Using yt.csv (4.8 KB) dataset, I’m trying to fit a multiple linear regression model with the followin code:
import pandas as pd
import numpy as np
import matplotlib.pyplot as plt
import arviz as az
import pymc3 as pm
df = pd.read_csv('C:\yt.csv')
MultiRegress=pm.Model()
with MultiRegress:
# Paranmeter
alpha = pm.Normal('alpha', mu=np.mean(df['sales']), sd=1)
beta1 = pm.Normal('beta1', mu=0, sd=1)
beta2 = pm.Normal('beta2', mu=0, sd=1)
beta3 = pm.Normal('beta3', mu=0, sd=1)
# variables
x_1 = pm.Data("x_1", df['youtube']-np.mean(df['youtube']))
x_2 = pm.Data("x_2", df['newspaper']-np.mean(df['newspaper']))
x_3 = pm.Data("x_3", df['facebook']-np.mean(df['facebook']))
# Linear regression
mu = alpha + beta1 * x_1 + beta2 * x_2 + beta3 * x_3
e = pm.HalfCauchy('e', 5)
# Data likelihood
Y_obs = pm.Normal('Y_obs', mu=mu, sd=e, observed=df['sales'])
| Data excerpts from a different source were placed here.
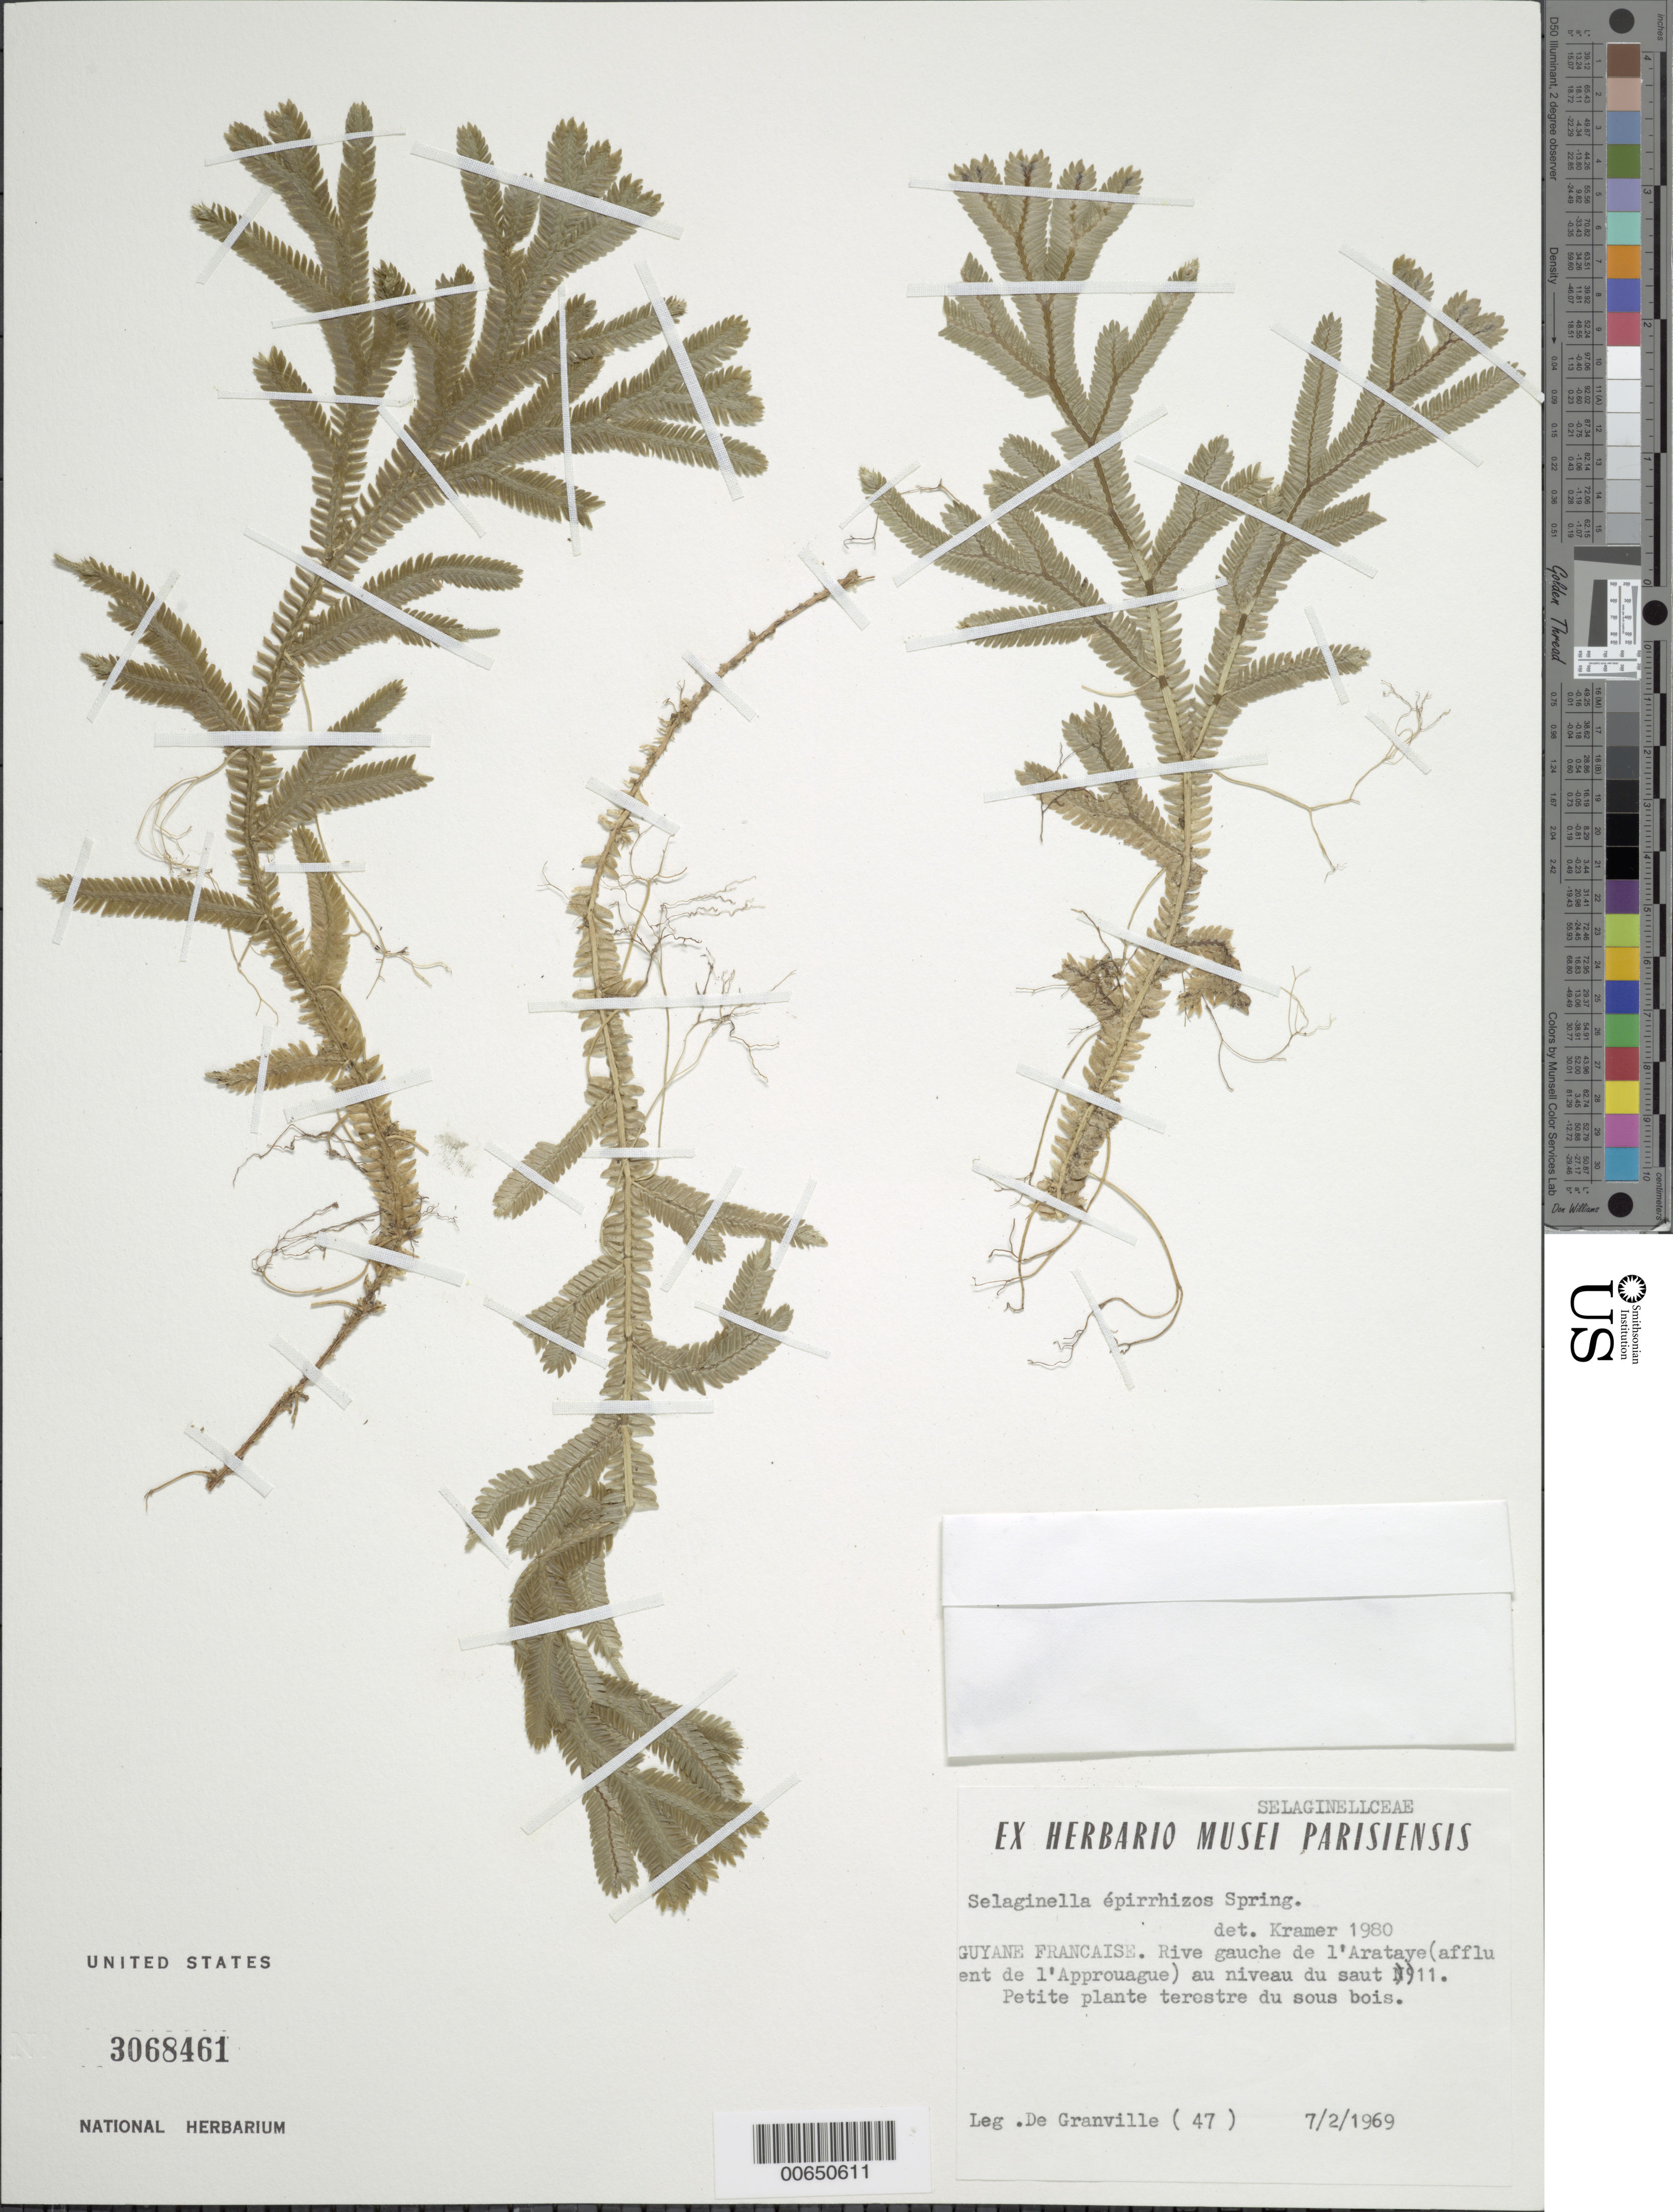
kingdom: Plantae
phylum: Tracheophyta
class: Lycopodiopsida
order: Selaginellales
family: Selaginellaceae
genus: Selaginella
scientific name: Selaginella epirrhizos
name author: Spring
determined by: Kramer, K. U.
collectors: J.-J. de Granville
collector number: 47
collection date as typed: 7-Feb-69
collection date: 1969-02-07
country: French Guiana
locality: Arataye R. (affluent de l'Approuague), au niveau du saut 11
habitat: Understory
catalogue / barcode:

trace = pm.sample(2000, tune=1000)
ppc = pm.sample_posterior_predictive(trace, samples=2000, model=MultiRegress)
data_ppc = az.from_pymc3(trace=trace, posterior_predictive=ppc)
ax = az.plot_ppc(data_ppc, figsize=(12, 6), mean=False)
ax[0].legend(fontsize=15)
This is the result:
Could please suggest some corrections to the code in order to get a better fit arround the observed Y variable.Thanks & Regards.